July 24, 2024

Gitlab trigger pipeline in another repository (for easy deployment)

Ever needed to employ a pipeline which is located in a different repo? With Gitlab it’s possible to run this scenario! Let’s dive into it and see how to get the configuration done.

Background

You might certainly want to achieve this trigger when you have a clear separation between development and production environments as well as the roles in the team. Infrastructure and deployment code is a DevOps task which most likely will be committed to another repository different than the main application’s source code. Having this separation will ensure that all involved people will have the corresponding repo access according to their role:

  • Main app developers will have read-write access to the main source code, but only read on the deployment repo
  • DevOps will not necessarily need write access to the main repo, but will need access to maintain the deployment repository

How it works

I’m going to explain a bit about the application development process design in general in order to understand a scenario where triggering a pipeline in another repo might be useful. Different companies may have different approaches, ranging from monolithic or fancier concoctions depending on use-cases.

This example is a real world scenario and variations of it will be found in any IT project.

In the above diagram, we have 2 actors: the main developers and the DevOps counterpart. Every application development involves a couple of stages before it reaches production.

  1. Developers push their code to the “App Code” repository
  2. The pipeline defined there runs and creates an artifact which is pushed to “Build artifacts”. The artifact can be anything such as a zip file, Docker image etc.
  3. Now the DevOps come into action. Their deployment code in their repo will take care of retrieving the artifact, perform any necessary operations or migrations and finally deploy it to the corresponding slot in the “Cloud or premises environment”

Step 3 is as you may notice a manual process. Slight variations to it may be encountered, oftentimes a developer can have access to the deployment code to trigger a deploy for a DEV environment. Higher environments require elevated privileges which DevOps usually have.

Now this is where the purpose of our article comes in. Our mission is to automate at least the part of deploying to DEV environment whenever someone merges to the dev branch in the “App Code”. Deployment to higher environments should be tested, approved and done according to procedures. But as developers, it’s cool to have automated deployments to DEV where we can check our new features. We will automate the process represented by the green arrow in the above diagram.

Where to start

I’m going to use two public repositories in Gitlab, one which existed since writing another Gitlab article and a new one which will contain deployment code:

  1. Node autoincrement (also referred to as parent project)
  2. Node deploy (also referred to as child project)

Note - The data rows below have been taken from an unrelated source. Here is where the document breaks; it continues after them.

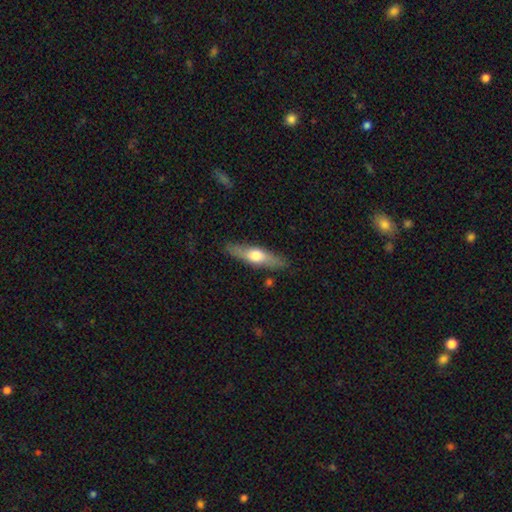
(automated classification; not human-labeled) The model was most divided on "smooth or featured" (2-way tie): featured or disk: 47%, smooth: 47%, star or artifact: 5%. More confident: merging — none (84%).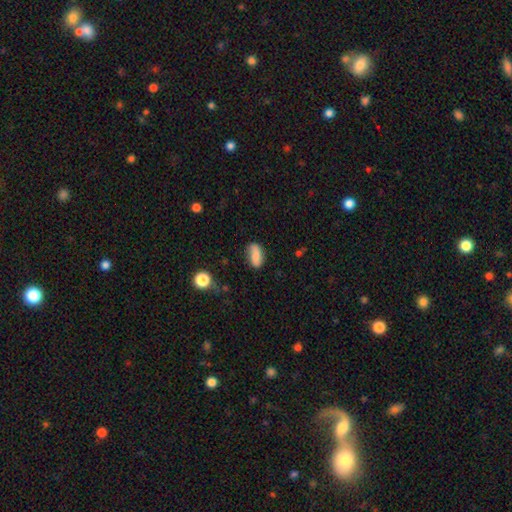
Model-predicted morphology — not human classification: Overall: smooth (63%; featured or disk 27%). How rounded: in between (86%). Merging: none (66%).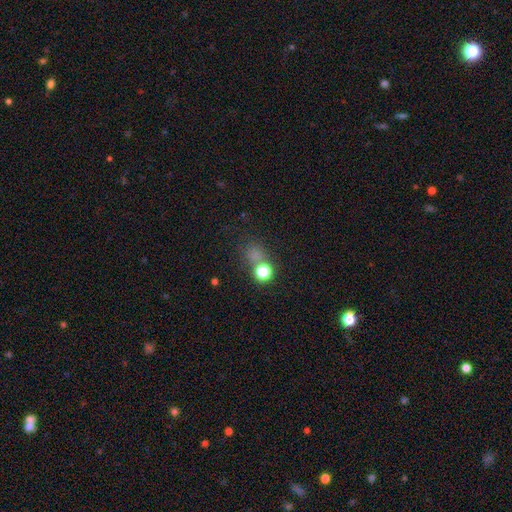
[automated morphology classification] This appears to be a smooth galaxy with no disk features (64%) that is round (80%). Merging: none (64%).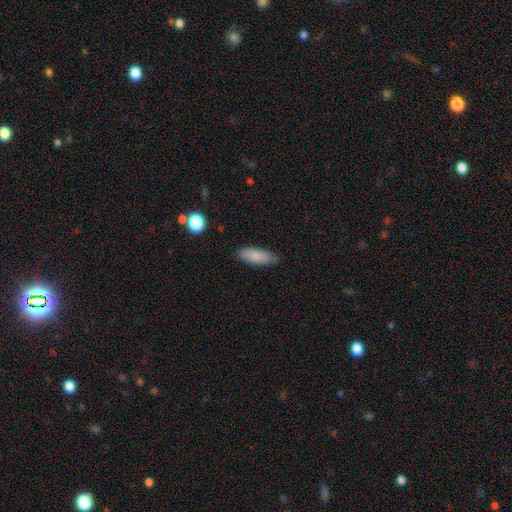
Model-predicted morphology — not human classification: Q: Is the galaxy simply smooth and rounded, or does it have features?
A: smooth — 84%.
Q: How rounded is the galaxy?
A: in between — 70%.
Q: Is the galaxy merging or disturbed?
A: none — 79%.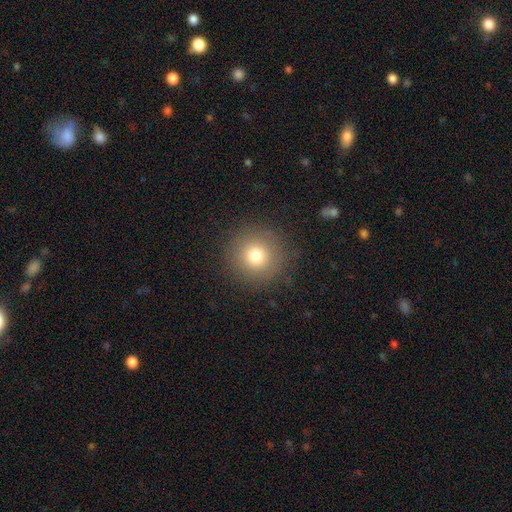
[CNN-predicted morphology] Smooth or featured: smooth — 76% (star or artifact — 13%)
How rounded: round — 95% (in between — 4%)
Merging: none — 88% (minor disturbance — 7%)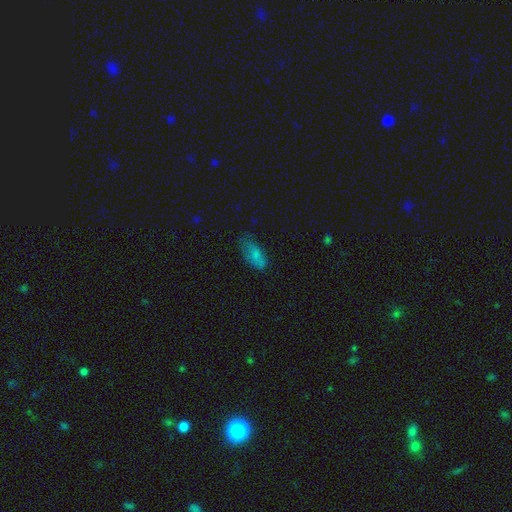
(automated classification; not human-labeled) Morphology: type=smooth (76%); roundness=in between (85%); merging=none (58%).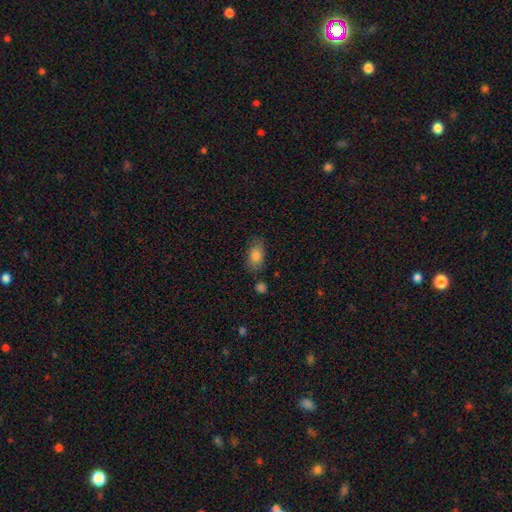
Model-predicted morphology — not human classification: This is clearly a smooth galaxy (82%). How rounded: clearly in between (88%). Merging: likely none (75%).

Feel free to provide feedback and contributions as well, I would be really happy to have input from you!

The config for deploy

Let’s jump into it by first adding the configuration for deployment. This will actually consist of a pipeline step acting as a child for the parent task which will trigger it. The parent task is responsible for supplying the child pipeline with all necessary details such as artifact, version etc.


variables:
  TENAND_ID: 12345
  CLUSTER_NAME: "Our magnificent cluster"
  ENVIRONMENT: DEV

stages:
  - deploy

appDeploy:
  image: node:18.18
  stage: deploy
  variables:
    # These values will be overridden by the parent (calling/triggerer) pipeline
    VERSION: 1.0.0
    PACKAGE: undefined.zip
  script:
    - echo "Preparing to deploy package $PACKAGE version $VERSION"
    # This command is to check the actual context
    - ls
    - sleep 10
    - echo "Deployment to $CLUSTER_NAME ($TENAND_ID) for env $ENVIRONMENT was DONE!"
  rules:
    - if: $CI_PIPELINE_SOURCE == "parent_pipeline"

This is how our .gitlab-deploy.yml file looks like. It can be a stripped version of the main .gitlab-ci.yml. In our case we don’t have any main CI file so we keep the naming like that for simplicity.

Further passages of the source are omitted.